Extract provided:
□ □ □

Dr Savita Kerkar, who was been a member of the Goa Coastal Zone Management Authority, attests that these laws will validate environmentally-destructive practices that are already being implemented, albeit illegally. She spoke with IWP about the manner in which the Coastal Regulation Zone (CRZ) rules are flaunted and their impact on the ecosystem. “We are already losing the Goan coastline. Surveys of the mangroves and saltpans reveal far more toxins and pathogens than natural organisms. because of the increase in tourism-related infrastructure. Frequently, the authority grants permission to build a temporary shack, but a huge permanent structure is built instead,” she says. Permanent structures are now permitted within 200 metres of the high tide line.
Environmental impact clearance: The EIA Act of 2006 was formulated to “require prior environmental clearance from the concerned regulatory authority 'before' any construction work, or preparation of land by the project management except for securing the land, is started on the project or activity". Not complying with this is a criminal act. A proposed amendment aims to change this by allowing violators to continue with the project on the payment of a fine and preparation of an environmental supplement plan.
This is extremely problematic. Payment of a fine cannot negate ecological loss. In any case, violators of environmental laws are notorious for refusing to pay fines or having them waived.The environmental supplement plan, oddly, includes assessments and audits as valid activities. These will not reduce the impact on the environment.

□ □ □

Extracted records:
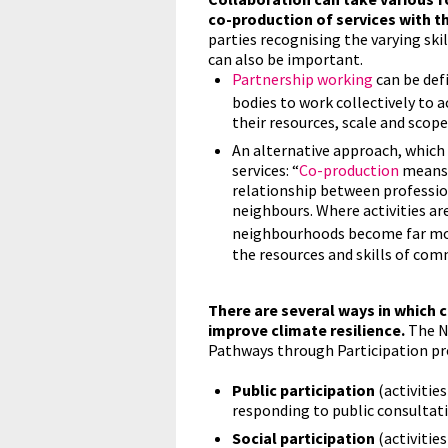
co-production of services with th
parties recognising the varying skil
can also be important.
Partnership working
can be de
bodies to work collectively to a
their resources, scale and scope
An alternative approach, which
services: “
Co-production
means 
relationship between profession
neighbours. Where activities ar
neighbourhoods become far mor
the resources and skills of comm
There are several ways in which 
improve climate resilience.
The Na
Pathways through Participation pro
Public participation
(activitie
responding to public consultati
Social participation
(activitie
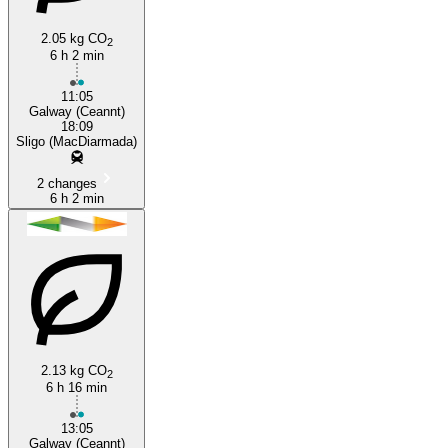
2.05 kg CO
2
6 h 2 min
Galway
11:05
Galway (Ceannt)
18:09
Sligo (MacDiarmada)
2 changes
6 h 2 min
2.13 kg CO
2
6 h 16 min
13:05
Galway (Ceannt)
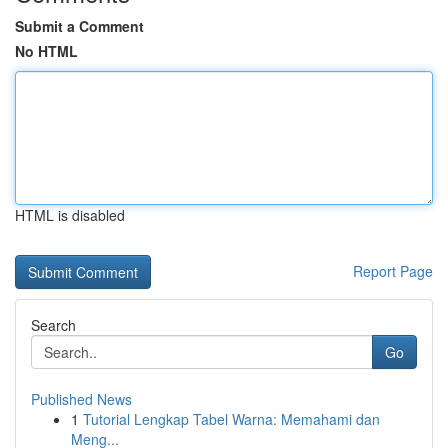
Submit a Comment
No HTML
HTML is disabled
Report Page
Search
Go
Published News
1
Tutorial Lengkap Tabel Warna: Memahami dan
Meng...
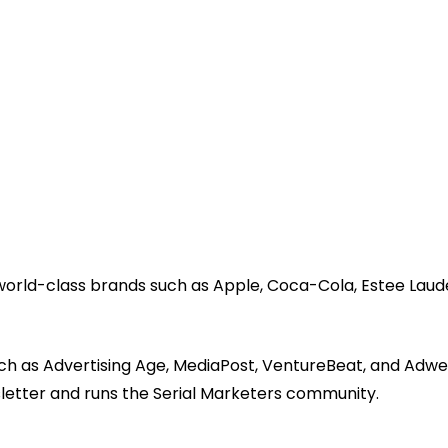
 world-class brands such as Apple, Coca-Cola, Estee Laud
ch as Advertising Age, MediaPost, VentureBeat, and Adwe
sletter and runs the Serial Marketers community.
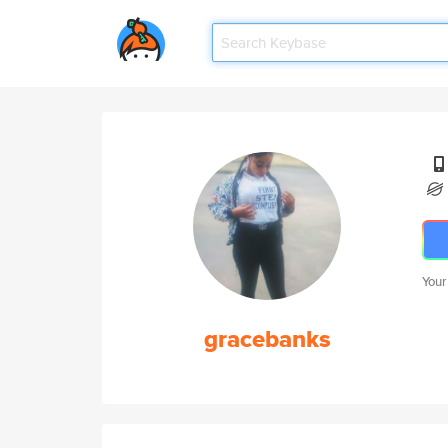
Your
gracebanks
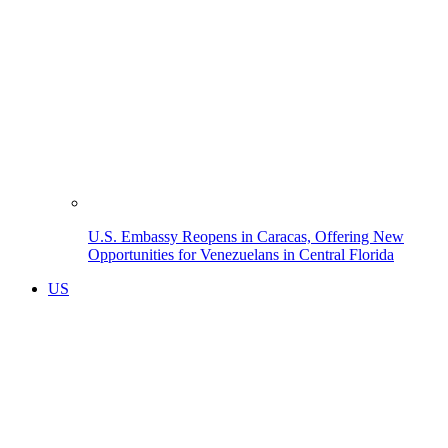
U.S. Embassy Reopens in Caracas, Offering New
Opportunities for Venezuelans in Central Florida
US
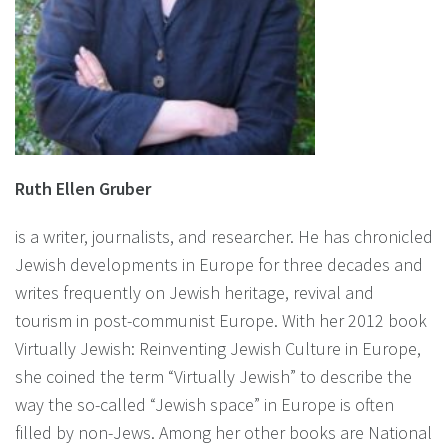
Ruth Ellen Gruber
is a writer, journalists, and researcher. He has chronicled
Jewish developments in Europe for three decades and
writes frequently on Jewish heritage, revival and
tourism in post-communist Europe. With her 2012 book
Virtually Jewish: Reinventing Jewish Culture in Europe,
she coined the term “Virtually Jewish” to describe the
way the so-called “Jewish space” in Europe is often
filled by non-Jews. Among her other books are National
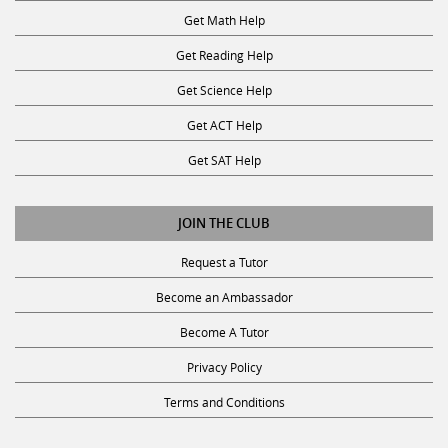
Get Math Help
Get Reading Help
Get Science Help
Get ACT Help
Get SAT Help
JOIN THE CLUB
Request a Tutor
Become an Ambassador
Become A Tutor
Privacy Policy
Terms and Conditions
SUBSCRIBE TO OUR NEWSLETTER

□ □ □

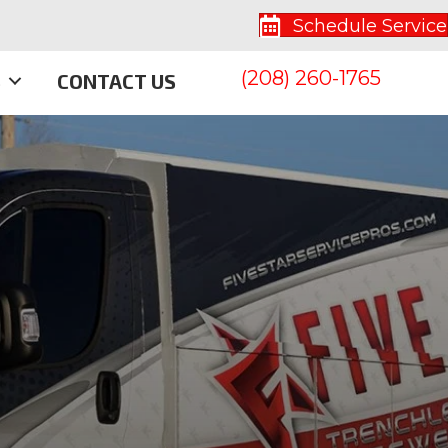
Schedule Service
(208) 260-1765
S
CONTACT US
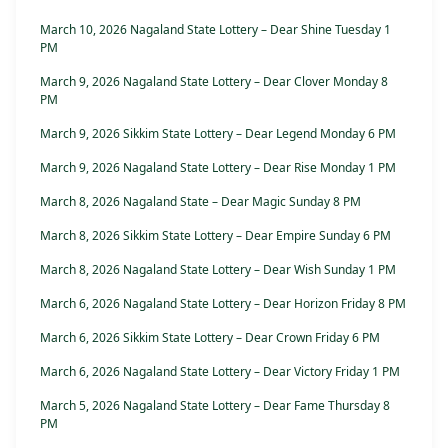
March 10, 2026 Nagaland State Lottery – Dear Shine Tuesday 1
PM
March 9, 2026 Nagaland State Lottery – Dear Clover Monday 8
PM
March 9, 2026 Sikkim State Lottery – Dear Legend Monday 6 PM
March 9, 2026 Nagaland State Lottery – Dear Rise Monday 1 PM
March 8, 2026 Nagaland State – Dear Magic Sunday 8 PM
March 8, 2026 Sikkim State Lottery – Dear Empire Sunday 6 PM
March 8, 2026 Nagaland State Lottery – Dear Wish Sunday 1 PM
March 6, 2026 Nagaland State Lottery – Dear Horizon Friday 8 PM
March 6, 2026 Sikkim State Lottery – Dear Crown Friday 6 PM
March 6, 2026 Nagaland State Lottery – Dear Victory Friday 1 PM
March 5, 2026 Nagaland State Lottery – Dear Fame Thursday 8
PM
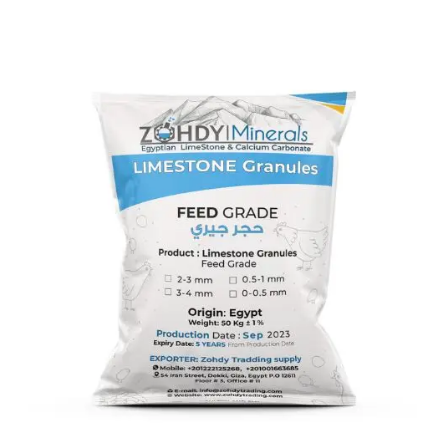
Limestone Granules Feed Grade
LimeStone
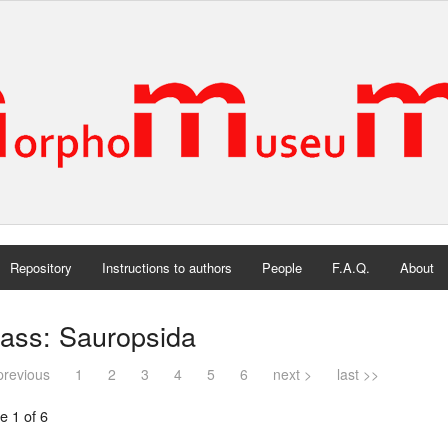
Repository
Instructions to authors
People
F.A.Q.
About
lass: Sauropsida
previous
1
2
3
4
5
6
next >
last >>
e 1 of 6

□ □ □

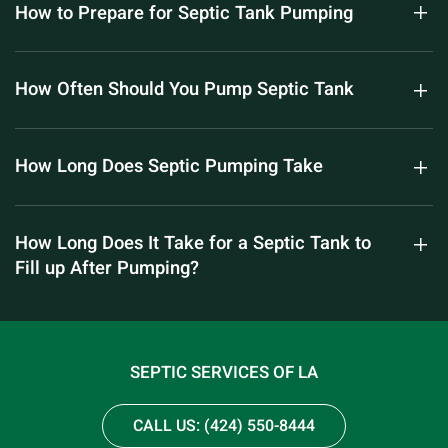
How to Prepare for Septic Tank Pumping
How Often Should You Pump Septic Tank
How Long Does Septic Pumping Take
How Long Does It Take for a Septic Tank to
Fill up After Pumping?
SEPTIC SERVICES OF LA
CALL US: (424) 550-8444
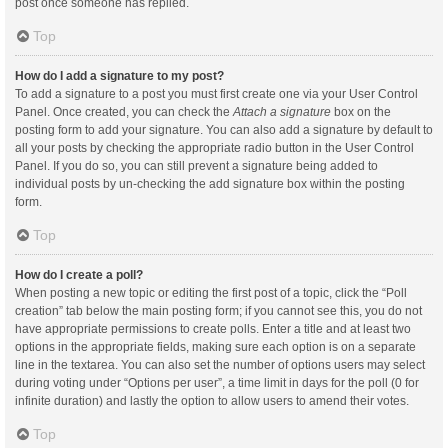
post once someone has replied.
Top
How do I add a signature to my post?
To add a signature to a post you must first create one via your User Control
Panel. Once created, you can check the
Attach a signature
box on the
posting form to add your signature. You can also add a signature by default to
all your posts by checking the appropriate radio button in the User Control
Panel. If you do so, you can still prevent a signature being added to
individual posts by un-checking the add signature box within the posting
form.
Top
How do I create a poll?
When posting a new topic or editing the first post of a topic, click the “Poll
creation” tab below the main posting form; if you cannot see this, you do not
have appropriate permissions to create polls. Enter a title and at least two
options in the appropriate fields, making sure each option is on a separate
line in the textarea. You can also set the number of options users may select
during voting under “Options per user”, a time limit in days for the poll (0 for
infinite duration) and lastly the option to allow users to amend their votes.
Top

□ □ □

Aim of the exercise:
Turn the paragraph of the extract on environmental laws that begins "Environmental impact clearance" into a short list that keeps its main facts. The records are separate material, unrelated to the extract.

Exercise response:
- The EIA Act of 2006 requires prior environmental clearance from the relevant regulatory authority before any construction or land preparation begins on a project, except for securing the land.
- Failing to comply is a criminal act.
- A proposed amendment would let violators continue their projects if they pay a fine and prepare an environmental supplement plan.